This is an extension of the tidytuesday assignment you have already done. Complete the questions below, using the screencast you chose for the tidytuesday assigment.
library(tidyverse)
theme_set(theme_light())
horror_movies <- readr::read_csv("https://raw.githubusercontent.com/rfordatascience/tidytuesday/master/data/2019/2019-10-22/horror_movies.csv")
horror_movies
## # A tibble: 3,328 x 12
## title genres release_date release_country movie_rating review_rating
## <chr> <chr> <chr> <chr> <chr> <dbl>
## 1 Gut … Drama… 26-Oct-12 USA <NA> 3.9
## 2 The … Horror 13-Jan-17 USA <NA> NA
## 3 Slee… Horror 21-Oct-17 Canada <NA> NA
## 4 Trea… Comed… 23-Apr-13 USA NOT RATED 3.7
## 5 Infi… Crime… 10-Apr-15 USA <NA> 5.8
## 6 In E… Horro… 2017 UK <NA> NA
## 7 Ghos… Drama… 3-Jun-14 USA NOT RATED 5.1
## 8 Para… Actio… 25-Apr-15 Japan <NA> 6.5
## 9 Stra… Horro… 28-May-17 Spain PG-13 4.6
## 10 Tuta… Comed… 7-Oct-16 India <NA> 5.4
## # … with 3,318 more rows, and 6 more variables: movie_run_time <chr>,
## # plot <chr>, cast <chr>, language <chr>, filming_locations <chr>,
## # budget <chr>
In the data is all the movies and information about the movies found. There are twelve variables and they are title, genres, release_date, release_country, movie_rating, review_rating, movie_run_time, plot, cast, language, filmng_locations, and budget. The variable are all self-explanatory. It’s just all information about the movies; what they’re called, when they came out, where they came out, they’re budget, who was in it, what it was about, any genres it had including subgenres, the rating it was given, and the rating telling how good people determined the movie was. The goal is to study the review rating and find another variable that had a connection with it.

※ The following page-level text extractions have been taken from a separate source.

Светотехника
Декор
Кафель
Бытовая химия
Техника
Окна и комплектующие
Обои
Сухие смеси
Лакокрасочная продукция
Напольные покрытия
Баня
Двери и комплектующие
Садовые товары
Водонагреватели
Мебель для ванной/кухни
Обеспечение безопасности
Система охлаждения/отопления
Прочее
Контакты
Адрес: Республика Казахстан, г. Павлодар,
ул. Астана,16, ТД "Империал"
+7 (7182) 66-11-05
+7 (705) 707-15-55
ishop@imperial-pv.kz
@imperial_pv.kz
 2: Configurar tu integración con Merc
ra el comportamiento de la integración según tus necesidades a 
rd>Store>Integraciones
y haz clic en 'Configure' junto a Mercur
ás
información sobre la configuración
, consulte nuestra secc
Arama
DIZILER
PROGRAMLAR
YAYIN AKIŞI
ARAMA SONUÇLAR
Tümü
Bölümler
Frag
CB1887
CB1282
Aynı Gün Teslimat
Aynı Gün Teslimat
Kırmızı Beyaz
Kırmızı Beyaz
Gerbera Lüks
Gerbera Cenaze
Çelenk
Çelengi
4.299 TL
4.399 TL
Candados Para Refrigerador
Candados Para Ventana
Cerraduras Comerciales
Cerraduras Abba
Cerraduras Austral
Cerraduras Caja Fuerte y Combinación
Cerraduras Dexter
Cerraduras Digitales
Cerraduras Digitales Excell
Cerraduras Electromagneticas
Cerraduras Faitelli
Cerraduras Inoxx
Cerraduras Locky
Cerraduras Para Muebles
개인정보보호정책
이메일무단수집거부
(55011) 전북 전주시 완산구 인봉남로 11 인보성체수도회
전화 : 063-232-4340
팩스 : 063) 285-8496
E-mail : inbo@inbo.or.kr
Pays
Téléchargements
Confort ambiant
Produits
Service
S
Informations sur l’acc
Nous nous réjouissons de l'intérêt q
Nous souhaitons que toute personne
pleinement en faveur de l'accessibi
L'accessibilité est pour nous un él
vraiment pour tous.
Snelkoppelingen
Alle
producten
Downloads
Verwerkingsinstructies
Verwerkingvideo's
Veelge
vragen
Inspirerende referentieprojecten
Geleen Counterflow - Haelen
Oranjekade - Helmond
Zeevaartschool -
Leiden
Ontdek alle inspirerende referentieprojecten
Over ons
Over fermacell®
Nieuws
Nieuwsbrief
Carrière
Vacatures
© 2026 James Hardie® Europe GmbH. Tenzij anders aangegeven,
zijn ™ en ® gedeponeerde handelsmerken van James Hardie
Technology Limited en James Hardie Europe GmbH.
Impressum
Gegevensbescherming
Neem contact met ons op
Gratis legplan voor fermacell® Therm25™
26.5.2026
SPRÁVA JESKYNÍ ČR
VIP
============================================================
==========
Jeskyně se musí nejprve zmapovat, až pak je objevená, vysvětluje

Hint: One graph of your choice.
horror_movies %>%
ggplot(aes(budget, review_rating)) +
geom_point() +
geom_smooth(method = "lm")
horror_movies
## # A tibble: 3,328 x 12
## title genres release_date release_country movie_rating review_rating
## <chr> <chr> <chr> <chr> <chr> <dbl>
## 1 Gut … Drama… 26-Oct-12 USA <NA> 3.9
## 2 The … Horror 13-Jan-17 USA <NA> NA
## 3 Slee… Horror 21-Oct-17 Canada <NA> NA
## 4 Trea… Comed… 23-Apr-13 USA NOT RATED 3.7
## 5 Infi… Crime… 10-Apr-15 USA <NA> 5.8
## 6 In E… Horro… 2017 UK <NA> NA
## 7 Ghos… Drama… 3-Jun-14 USA NOT RATED 5.1
## 8 Para… Actio… 25-Apr-15 Japan <NA> 6.5
## 9 Stra… Horro… 28-May-17 Spain PG-13 4.6
## 10 Tuta… Comed… 7-Oct-16 India <NA> 5.4
## # … with 3,318 more rows, and 6 more variables: movie_run_time <chr>,
## # plot <chr>, cast <chr>, language <chr>, filming_locations <chr>,
## # budget <chr>
This graph is showing the connection between the movie budget and the review rating. It clearly shows that there is no connection between these two variables. This is interesting to me because I would’ve thought that the movies with a higher budget would get a higher rating.